Given data

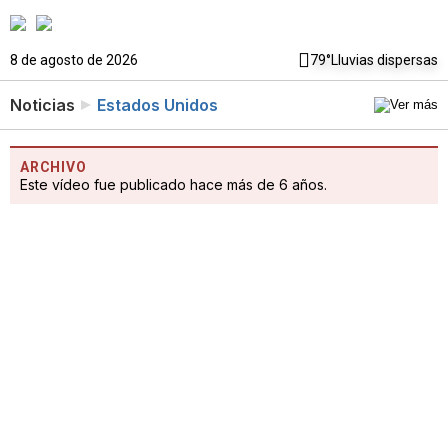
8 de agosto de 2026
79°
Lluvias dispersas
Noticias
Estados Unidos
ARCHIVO
Este vídeo fue publicado hace más de 6 años.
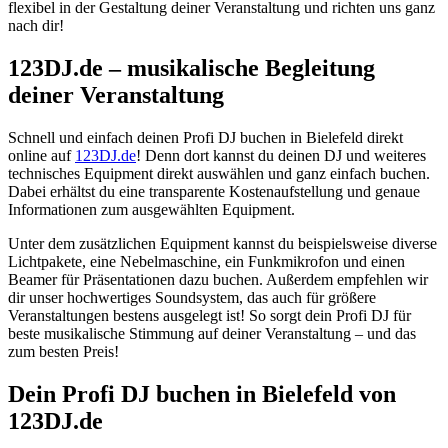
flexibel in der Gestaltung deiner Veranstaltung und richten uns ganz
nach dir!
123DJ.de – musikalische Begleitung
deiner Veranstaltung
Schnell und einfach deinen Profi DJ buchen in Bielefeld direkt
online auf
123DJ.de
! Denn dort kannst du deinen DJ und weiteres
technisches Equipment direkt auswählen und ganz einfach buchen.
Dabei erhältst du eine transparente Kostenaufstellung und genaue
Informationen zum ausgewählten Equipment.
Unter dem zusätzlichen Equipment kannst du beispielsweise diverse
Lichtpakete, eine Nebelmaschine, ein Funkmikrofon und einen
Beamer für Präsentationen dazu buchen. Außerdem empfehlen wir
dir unser hochwertiges Soundsystem, das auch für größere
Veranstaltungen bestens ausgelegt ist! So sorgt dein Profi DJ für
beste musikalische Stimmung auf deiner Veranstaltung – und das
zum besten Preis!
Dein Profi DJ buchen
in Bielefeld
von
123DJ.de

What the task asks
Using the material above, return each line in which the word "direkt" occurs.

Solution to the problem
Schnell und einfach deinen Profi DJ buchen in Bielefeld direkt
technisches Equipment direkt auswählen und ganz einfach buchen.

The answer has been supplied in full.